### Work to do
Locate each line of the material below that contains the string "Pista", and copy those lines.

### Records from a collection
####################

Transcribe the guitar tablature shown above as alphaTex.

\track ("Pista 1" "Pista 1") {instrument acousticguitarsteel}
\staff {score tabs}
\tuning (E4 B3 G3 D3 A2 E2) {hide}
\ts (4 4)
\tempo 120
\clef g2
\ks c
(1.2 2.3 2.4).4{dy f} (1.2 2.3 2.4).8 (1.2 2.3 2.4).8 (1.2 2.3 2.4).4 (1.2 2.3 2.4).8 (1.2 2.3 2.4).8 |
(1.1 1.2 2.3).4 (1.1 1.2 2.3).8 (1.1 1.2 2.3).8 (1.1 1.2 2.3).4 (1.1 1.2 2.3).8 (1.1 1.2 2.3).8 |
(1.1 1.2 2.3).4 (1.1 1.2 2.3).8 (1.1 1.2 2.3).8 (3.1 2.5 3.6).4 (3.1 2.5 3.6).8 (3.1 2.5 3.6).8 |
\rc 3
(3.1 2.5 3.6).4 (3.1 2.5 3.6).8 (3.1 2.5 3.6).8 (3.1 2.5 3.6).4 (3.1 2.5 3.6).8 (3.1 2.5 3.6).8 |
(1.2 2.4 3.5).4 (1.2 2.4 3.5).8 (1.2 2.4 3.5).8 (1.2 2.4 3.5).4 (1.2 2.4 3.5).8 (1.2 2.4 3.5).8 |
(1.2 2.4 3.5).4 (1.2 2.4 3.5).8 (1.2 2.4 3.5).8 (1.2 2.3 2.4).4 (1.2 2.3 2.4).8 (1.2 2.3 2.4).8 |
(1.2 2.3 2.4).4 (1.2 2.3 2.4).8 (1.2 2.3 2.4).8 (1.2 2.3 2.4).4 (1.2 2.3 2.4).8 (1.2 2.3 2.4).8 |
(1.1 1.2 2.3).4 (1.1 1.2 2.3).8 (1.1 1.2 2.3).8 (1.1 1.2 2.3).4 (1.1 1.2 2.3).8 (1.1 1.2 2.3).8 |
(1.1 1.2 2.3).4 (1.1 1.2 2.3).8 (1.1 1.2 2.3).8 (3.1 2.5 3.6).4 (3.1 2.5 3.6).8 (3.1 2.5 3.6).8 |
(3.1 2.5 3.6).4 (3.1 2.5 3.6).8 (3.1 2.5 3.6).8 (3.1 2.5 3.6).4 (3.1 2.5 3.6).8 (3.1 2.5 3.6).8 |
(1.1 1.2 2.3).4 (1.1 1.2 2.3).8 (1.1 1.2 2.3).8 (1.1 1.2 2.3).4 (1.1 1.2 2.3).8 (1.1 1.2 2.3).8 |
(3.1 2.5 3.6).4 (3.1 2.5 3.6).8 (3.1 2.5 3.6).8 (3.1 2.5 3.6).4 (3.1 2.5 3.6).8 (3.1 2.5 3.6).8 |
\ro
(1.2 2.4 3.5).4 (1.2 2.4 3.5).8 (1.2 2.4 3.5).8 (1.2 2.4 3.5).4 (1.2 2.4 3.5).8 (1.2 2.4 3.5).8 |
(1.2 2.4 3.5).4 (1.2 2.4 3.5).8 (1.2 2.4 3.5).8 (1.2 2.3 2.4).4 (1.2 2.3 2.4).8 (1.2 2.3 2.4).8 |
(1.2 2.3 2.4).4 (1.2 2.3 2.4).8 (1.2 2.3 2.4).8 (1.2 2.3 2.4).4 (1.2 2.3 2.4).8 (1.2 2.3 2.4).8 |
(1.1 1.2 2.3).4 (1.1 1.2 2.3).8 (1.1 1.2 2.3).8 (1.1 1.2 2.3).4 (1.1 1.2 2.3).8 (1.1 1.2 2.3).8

####################

### Exercise output
\track ("Pista 1" "Pista 1") {instrument acousticguitarsteel}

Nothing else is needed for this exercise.